Professor Michael Owen (University of Cardiff, UK) is a leading exponent of a new hypothesis in which neurodevelopmental disorders – including schizophrenia – rather than being discrete entities, are better conceptualized as lying on a neurodevelopmental continuum.1 In this model, Professor Owen explained that severe mental illnesses occupy a gradient of decreasing neurodevelopmental impairment as follows: intellectual disability, autism spectrum disorders, ADHD, schizophrenia and bipolar disorder.

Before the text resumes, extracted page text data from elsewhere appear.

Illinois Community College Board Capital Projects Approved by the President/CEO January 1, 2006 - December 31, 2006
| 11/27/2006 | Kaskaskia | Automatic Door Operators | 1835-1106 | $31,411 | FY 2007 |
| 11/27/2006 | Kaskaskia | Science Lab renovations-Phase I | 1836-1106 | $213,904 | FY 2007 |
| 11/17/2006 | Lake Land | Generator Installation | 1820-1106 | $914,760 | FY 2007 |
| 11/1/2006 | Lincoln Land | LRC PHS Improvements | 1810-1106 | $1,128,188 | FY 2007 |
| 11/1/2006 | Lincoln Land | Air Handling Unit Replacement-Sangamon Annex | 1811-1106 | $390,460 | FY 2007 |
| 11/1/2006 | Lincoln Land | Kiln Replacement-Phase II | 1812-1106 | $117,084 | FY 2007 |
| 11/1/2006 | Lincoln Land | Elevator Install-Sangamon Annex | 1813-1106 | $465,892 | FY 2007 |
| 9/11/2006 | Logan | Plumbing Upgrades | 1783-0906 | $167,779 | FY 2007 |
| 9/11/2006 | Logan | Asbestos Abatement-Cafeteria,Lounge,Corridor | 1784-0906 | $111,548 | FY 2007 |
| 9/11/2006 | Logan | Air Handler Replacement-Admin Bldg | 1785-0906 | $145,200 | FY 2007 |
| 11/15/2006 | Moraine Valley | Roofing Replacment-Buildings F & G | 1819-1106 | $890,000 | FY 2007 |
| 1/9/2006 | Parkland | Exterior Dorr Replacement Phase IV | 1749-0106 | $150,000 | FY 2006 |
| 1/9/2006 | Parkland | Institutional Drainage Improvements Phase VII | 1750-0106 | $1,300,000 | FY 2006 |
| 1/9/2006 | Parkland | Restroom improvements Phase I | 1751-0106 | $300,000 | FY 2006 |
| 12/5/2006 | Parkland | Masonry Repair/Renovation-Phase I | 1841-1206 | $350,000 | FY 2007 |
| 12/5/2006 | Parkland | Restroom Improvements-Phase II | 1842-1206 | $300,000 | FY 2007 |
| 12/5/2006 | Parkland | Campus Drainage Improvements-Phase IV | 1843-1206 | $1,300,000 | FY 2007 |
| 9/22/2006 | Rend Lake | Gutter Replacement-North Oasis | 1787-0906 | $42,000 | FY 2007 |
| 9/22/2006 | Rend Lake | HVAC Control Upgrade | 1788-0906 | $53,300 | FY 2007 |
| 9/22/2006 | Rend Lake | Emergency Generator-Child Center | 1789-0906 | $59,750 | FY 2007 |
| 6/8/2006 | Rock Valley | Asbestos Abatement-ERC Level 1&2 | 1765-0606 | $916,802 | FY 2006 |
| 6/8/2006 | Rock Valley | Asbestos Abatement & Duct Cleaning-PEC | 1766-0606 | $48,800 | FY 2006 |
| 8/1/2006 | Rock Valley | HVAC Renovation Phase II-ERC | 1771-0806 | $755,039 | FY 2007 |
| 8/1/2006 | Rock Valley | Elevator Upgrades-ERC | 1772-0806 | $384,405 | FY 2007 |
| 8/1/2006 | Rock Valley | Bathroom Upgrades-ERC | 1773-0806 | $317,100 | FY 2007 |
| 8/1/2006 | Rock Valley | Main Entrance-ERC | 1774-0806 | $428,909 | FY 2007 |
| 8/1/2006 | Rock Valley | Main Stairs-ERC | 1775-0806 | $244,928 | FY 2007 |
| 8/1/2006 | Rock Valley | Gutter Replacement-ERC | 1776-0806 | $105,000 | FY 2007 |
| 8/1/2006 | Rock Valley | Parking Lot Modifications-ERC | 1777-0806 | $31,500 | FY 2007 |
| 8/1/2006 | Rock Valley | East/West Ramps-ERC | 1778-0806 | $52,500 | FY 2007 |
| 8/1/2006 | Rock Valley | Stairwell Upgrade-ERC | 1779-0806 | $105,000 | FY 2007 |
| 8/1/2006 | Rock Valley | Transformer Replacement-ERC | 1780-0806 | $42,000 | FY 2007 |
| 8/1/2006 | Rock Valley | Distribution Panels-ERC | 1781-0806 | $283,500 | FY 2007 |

The neurodevelopmental hypothesis of schizophrenia, in which disturbances occurring early in brain development contribute to the pathogenesis of schizophrenia, has been widely accepted since the late 1980s.2,3 Until recently, however, schizophrenia was considered as distinct from classical neurodevelopmental disorders: autism spectrum disorders, ADHD and intellectual disability.
The neurodevelopmental continuum model is based on emerging evidence for shared genetic and environmental risk factors and predicts that there are also likely to be overlapping pathogenic mechanisms; it represents the diverse range of outcomes that can follow from disrupted or deviant brain development.
Schizophrenia shares genetic risk and pathogenic mechanisms with early onset neurodevelopmental disorders
Genomic studies have identified large, rare copy number variants (CNVs) that confer risk to schizophrenia, and that the same variants confer risk to intellectual disability, autism spectrum disorders, and ADHD.4-6 There is also evidence that the enrichment of damaging rare coding variants confer risk of schizophrenia, and for overlap between damage variants found in schizophrenia, autism, and intellectual disability. The enrichment of rare mutations correlates with the degree of cognitive symptoms on a severity scale of intellectual disability, autism spectrum disorders, ADHD, schizophrenia and bipolar disorder.
The neurodevelopmental continuum underscores the need for greater communication and integration between communities researching neurodevelopmental disorders in early ages and those studying largely adult-onset psychiatric disorders, such as schizophrenia and bipolar disorder, said Professor Owen.
The neurodevelopmental continuum underscores the need for a developmental life-course approach to psychiatry
There are also implications for clinical practice; Professor Owen encouraged clinicians to take a developmental life-course approach ensuring that patients are effectively managed across their life span, with an awareness that developmental changes over time may be expected and anticipated.
Dr Avi Reichenberg, Mount Sinai School of Medicine, USA, discussed mounting evidence for a progressive decline in cognitive functioning observed across the disease course of schizophrenia. Cognitive impairment is present early in schizophrenia,7 is dynamic and leads to worsening dysfunction in young adulthood,8 and continues to worsen with advancing age.9
This is evidenced by the results of a recent longitudinal study (AESOP) with 10-year follow-up showing that rather than remaining stable, deficits in general intellectual ability (IQ) observed following the first episode in schizophrenia patients (age 16-65 years) decline with increasing age (Zanelli, unpublished). The decline in specific cognitive domains include: memory, verbal knowledge and some executive functions involved in working memory.